Exercise prompt =>
Leave every picture out and give back the lines below from the first through the line that holds "such as soreness", exactly as written.

Extracted page text data =>
• • • • • • •
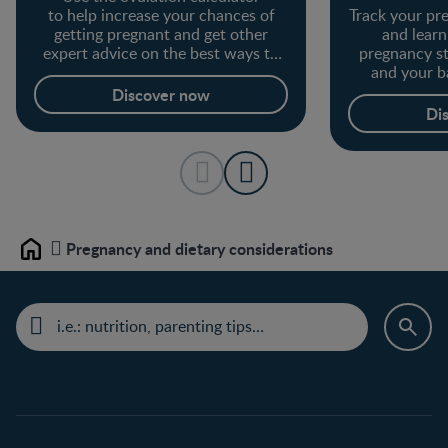
to help increase your chances of
Track your p
getting pregnant and get other
and lear
expert advice on the best ways to
pregnancy s
get pregnant.
and your b
Discover now
Di
Pregnancy and dietary considerations
Home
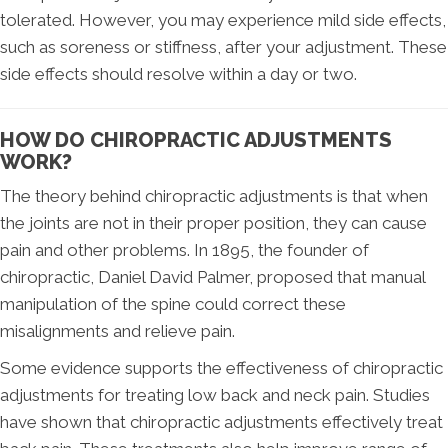
tolerated. However, you may experience mild side effects,
such as soreness or stiffness, after your adjustment. These
side effects should resolve within a day or two.
HOW DO CHIROPRACTIC ADJUSTMENTS
WORK?
The theory behind chiropractic adjustments is that when
the joints are not in their proper position, they can cause
pain and other problems. In 1895, the founder of
chiropractic, Daniel David Palmer, proposed that manual
manipulation of the spine could correct these
misalignments and relieve pain.
Some evidence supports the effectiveness of chiropractic
adjustments for treating low back and neck pain. Studies
have shown that chiropractic adjustments effectively treat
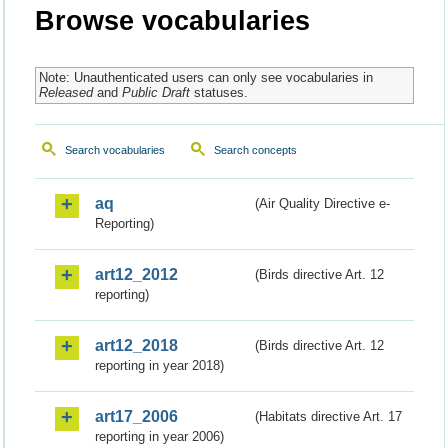
Browse vocabularies
Note: Unauthenticated users can only see vocabularies in
Released
and
Public Draft
statuses.
Search vocabularies
Search concepts
aq
(Air Quality Directive e-
Reporting)
art12_2012
(Birds directive Art. 12
reporting)
art12_2018
(Birds directive Art. 12
reporting in year 2018)
art17_2006
(Habitats directive Art. 17
reporting in year 2006)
• • • • • • •
Exercise answer =>
to help increase your chances of
Track your p
getting pregnant and get other
and lear
expert advice on the best ways to
pregnancy s
get pregnant.
and your b
Discover now
Di
Pregnancy and dietary considerations
Home
tolerated. However, you may experience mild side effects,
such as soreness or stiffness, after your adjustment. These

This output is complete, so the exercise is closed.